PROVIDED MATERIAL:
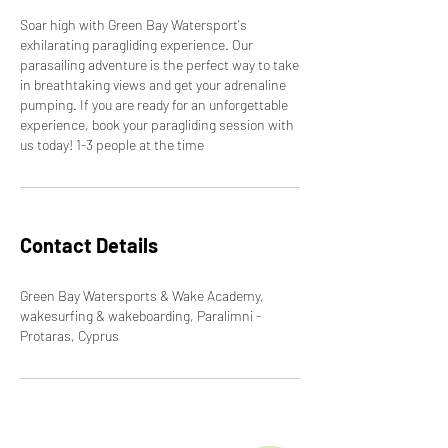
Soar high with Green Bay Watersport's
exhilarating paragliding experience. Our
parasailing adventure is the perfect way to take
in breathtaking views and get your adrenaline
pumping. If you are ready for an unforgettable
experience, book your paragliding session with
us today! 1-3 people at the time
Contact Details
Green Bay Watersports & Wake Academy,
wakesurfing & wakeboarding, Paralimni -
Protaras, Cyprus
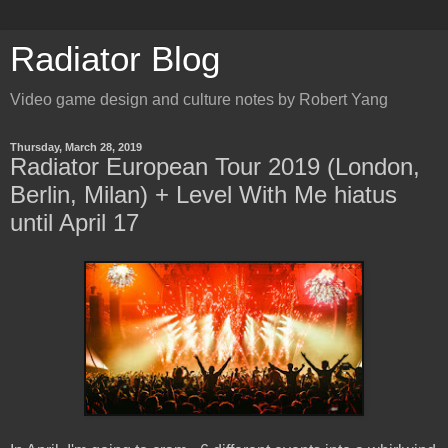
Radiator Blog
Video game design and culture notes by Robert Yang
Thursday, March 28, 2019
Radiator European Tour 2019 (London,
Berlin, Milan) + Level With Me hiatus
until April 17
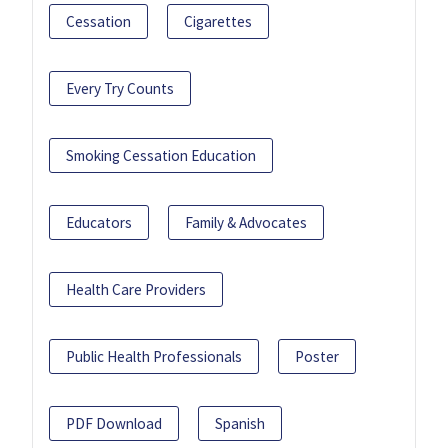
Cessation
Cigarettes
Every Try Counts
Smoking Cessation Education
Educators
Family & Advocates
Health Care Providers
Public Health Professionals
Poster
PDF Download
Spanish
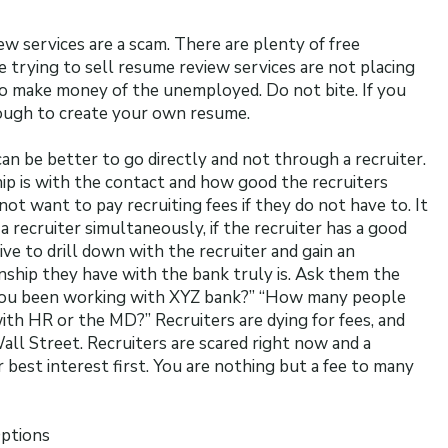
ew services are a scam. There are plenty of free
 trying to sell resume review services are not placing
to make money of the unemployed. Do not bite. If you
nough to create your own resume.
can be better to go directly and not through a recruiter.
ip is with the contact and how good the recruiters
not want to pay recruiting fees if they do not have to. It
a recruiter simultaneously, if the recruiter has a good
tive to drill down with the recruiter and gain an
ship they have with the bank truly is. Ask them the
you been working with XYZ bank?” “How many people
ith HR or the MD?” Recruiters are dying for fees, and
all Street. Recruiters are scared right now and a
 best interest first. You are nothing but a fee to many
Options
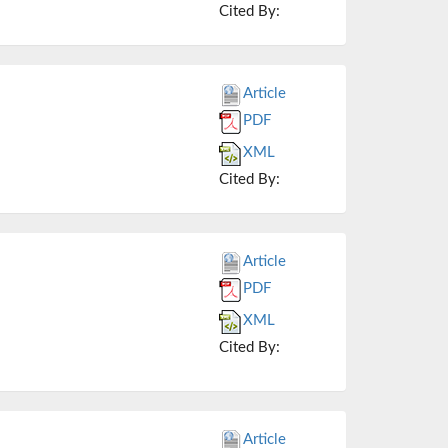
Cited By:
Article
PDF
XML
Cited By:
Article
PDF
XML
Cited By:
Article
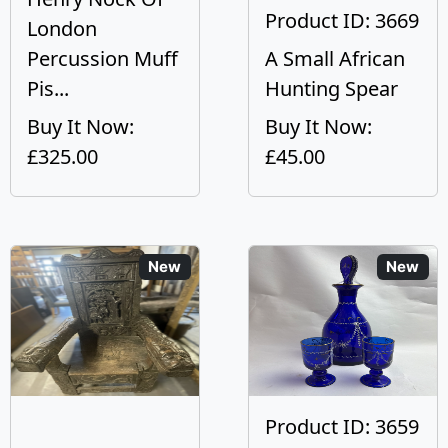
Product ID: 3669
London
Percussion Muff
A Small African
Pis...
Hunting Spear
Buy It Now:
Buy It Now:
£325.00
£45.00
New
New
Product ID: 3659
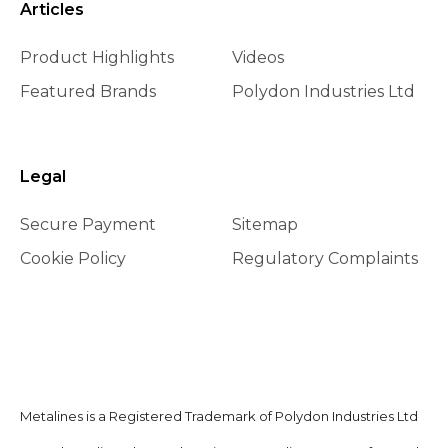
Articles
Product Highlights
Videos
Featured Brands
Polydon Industries Ltd
Legal
Secure Payment
Sitemap
Cookie Policy
Regulatory Complaints
Metalines is a Registered Trademark of Polydon Industries Ltd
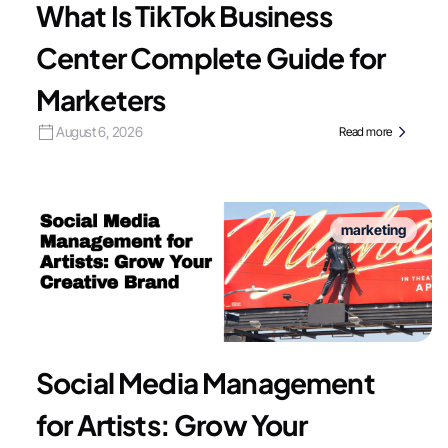
What Is TikTok Business
Center Complete Guide for
Marketers
August 6, 2026
Read more
marketing
Social Media Management
for Artists: Grow Your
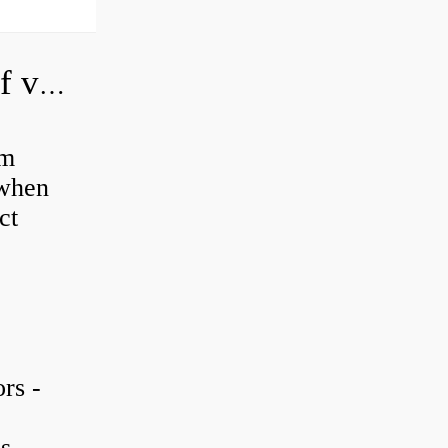
How do you adjust a hydraulic relief valve?
em
 when
ct
rs -
is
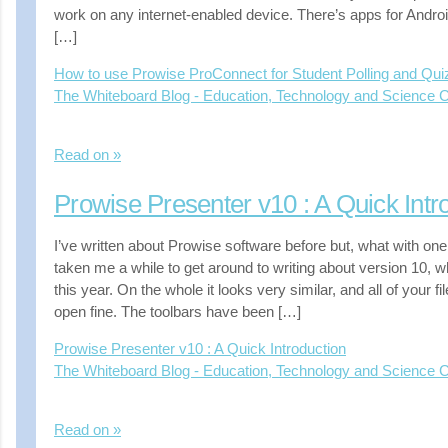
work on any internet-enabled device. There’s apps for Andro
[…]
How to use Prowise ProConnect for Student Polling and Qu
The Whiteboard Blog - Education, Technology and Science
Read on »
Prowise Presenter v10 : A Quick Intr
I’ve written about Prowise software before but, what with one 
taken me a while to get around to writing about version 10, 
this year. On the whole it looks very similar, and all of your f
open fine. The toolbars have been […]
Prowise Presenter v10 : A Quick Introduction
The Whiteboard Blog - Education, Technology and Science
Read on »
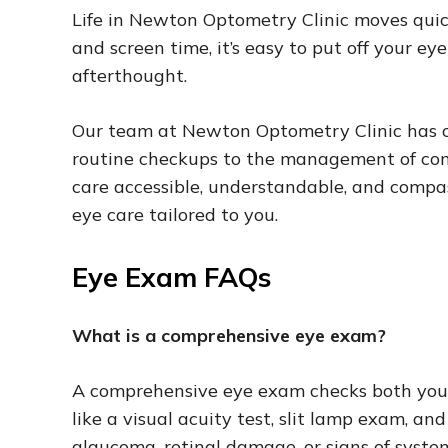
Life in Newton Optometry Clinic moves qui
and screen time, it’s easy to put off your e
afterthought.
Our team at Newton Optometry Clinic has car
routine checkups to the management of co
care accessible, understandable, and compa
eye care tailored to you.
Eye Exam FAQs
What is a comprehensive eye exam?
A comprehensive eye exam checks both your v
like a visual acuity test, slit lamp exam, an
glaucoma, retinal damage, or signs of syste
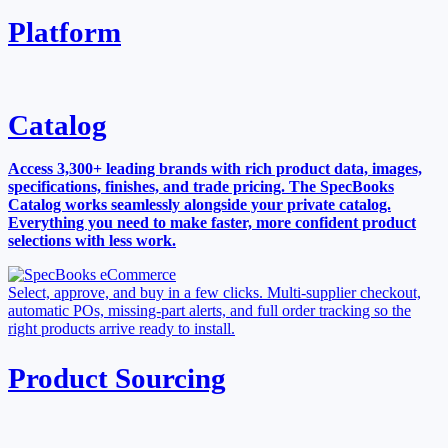
Platform
Catalog
Access 3,300+ leading brands with rich product data, images,
specifications, finishes, and trade pricing. The SpecBooks
Catalog works seamlessly alongside your private catalog.
Everything you need to make faster, more confident product
selections with less work.
Select, approve, and buy in a few clicks. Multi-supplier checkout,
automatic POs, missing-part alerts, and full order tracking so the
right products arrive ready to install.
Product Sourcing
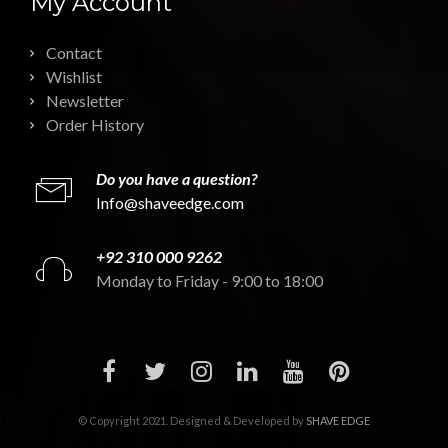
My Account
Contact
Wishlist
Newsletter
Order History
Do you have a question?
Info@shaveedge.com
+92 310 000 9262
Monday to Friday - 9:00 to 18:00
© Copyright 2021. Designed & Developed by
SHAVE EDGE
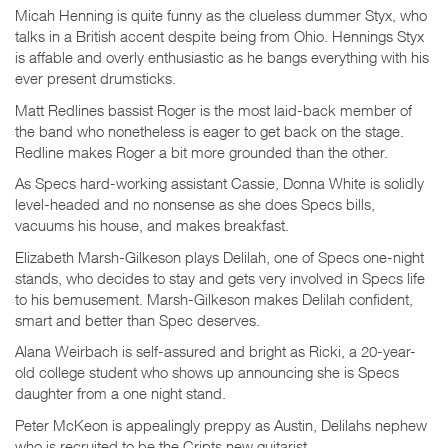
Micah Henning is quite funny as the clueless dummer Styx, who
talks in a British accent despite being from Ohio. Hennings Styx
is affable and overly enthusiastic as he bangs everything with his
ever present drumsticks.
Matt Redlines bassist Roger is the most laid-back member of
the band who nonetheless is eager to get back on the stage.
Redline makes Roger a bit more grounded than the other.
As Specs hard-working assistant Cassie, Donna White is solidly
level-headed and no nonsense as she does Specs bills,
vacuums his house, and makes breakfast.
Elizabeth Marsh-Gilkeson plays Delilah, one of Specs one-night
stands, who decides to stay and gets very involved in Specs life
to his bemusement. Marsh-Gilkeson makes Delilah confident,
smart and better than Spec deserves.
Alana Weirbach is self-assured and bright as Ricki, a 20-year-
old college student who shows up announcing she is Specs
daughter from a one night stand.
Peter McKeon is appealingly preppy as Austin, Delilahs nephew
who is recruited to be the Cripts new guitarist.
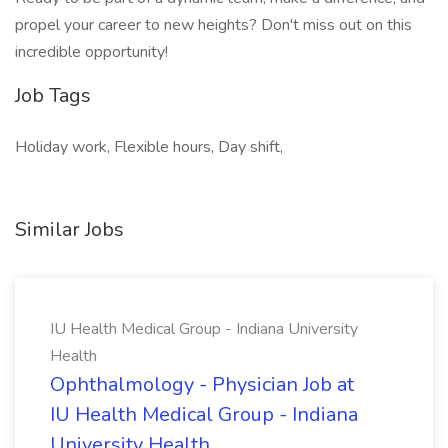
propel your career to new heights? Don't miss out on this
incredible opportunity!
Job Tags
Holiday work, Flexible hours, Day shift,
Similar Jobs
IU Health Medical Group - Indiana University
Health
Ophthalmology - Physician Job at
IU Health Medical Group - Indiana
University Health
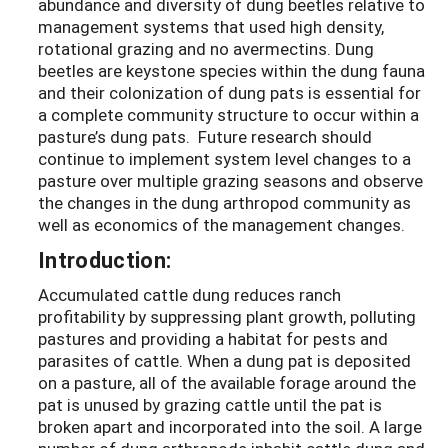
abundance and diversity of dung beetles relative to
management systems that used high density,
rotational grazing and no avermectins. Dung
beetles are keystone species within the dung fauna
and their colonization of dung pats is essential for
a complete community structure to occur within a
pasture’s dung pats. Future research should
continue to implement system level changes to a
pasture over multiple grazing seasons and observe
the changes in the dung arthropod community as
well as economics of the management changes.
Introduction:
Accumulated cattle dung reduces ranch
profitability by suppressing plant growth, polluting
pastures and providing a habitat for pests and
parasites of cattle. When a dung pat is deposited
on a pasture, all of the available forage around the
pat is unused by grazing cattle until the pat is
broken apart and incorporated into the soil. A large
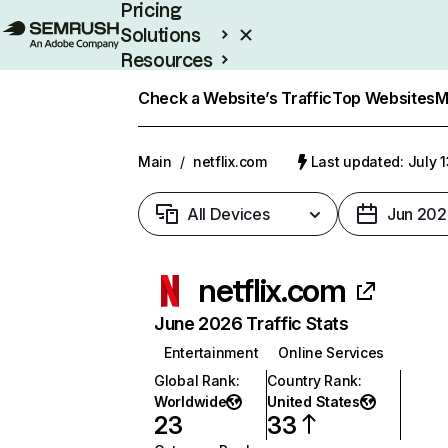
Pricing
Solutions
Resources
Enterprise
Check a Website’s Traffic
Top Websites
M
Main
/
netflix.com
Last updated: July 
All Devices
Jun 202
netflix.com
June 2026 Traffic Stats
Entertainment
Online Services
Global Rank
:
Country Rank
:
Worldwide
United States
23
33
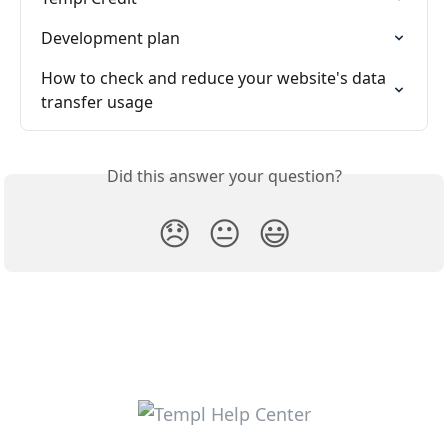
Development plan
How to check and reduce your website's data 
transfer usage
Did this answer your question?
😞
😐
😃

WORK TO COMPLETE: Whichever lines of the records above hold the word "comprehensive" should all be copied out.

TASK SOLUTION:
What is a comprehensive eye exam?
A comprehensive eye exam checks both your v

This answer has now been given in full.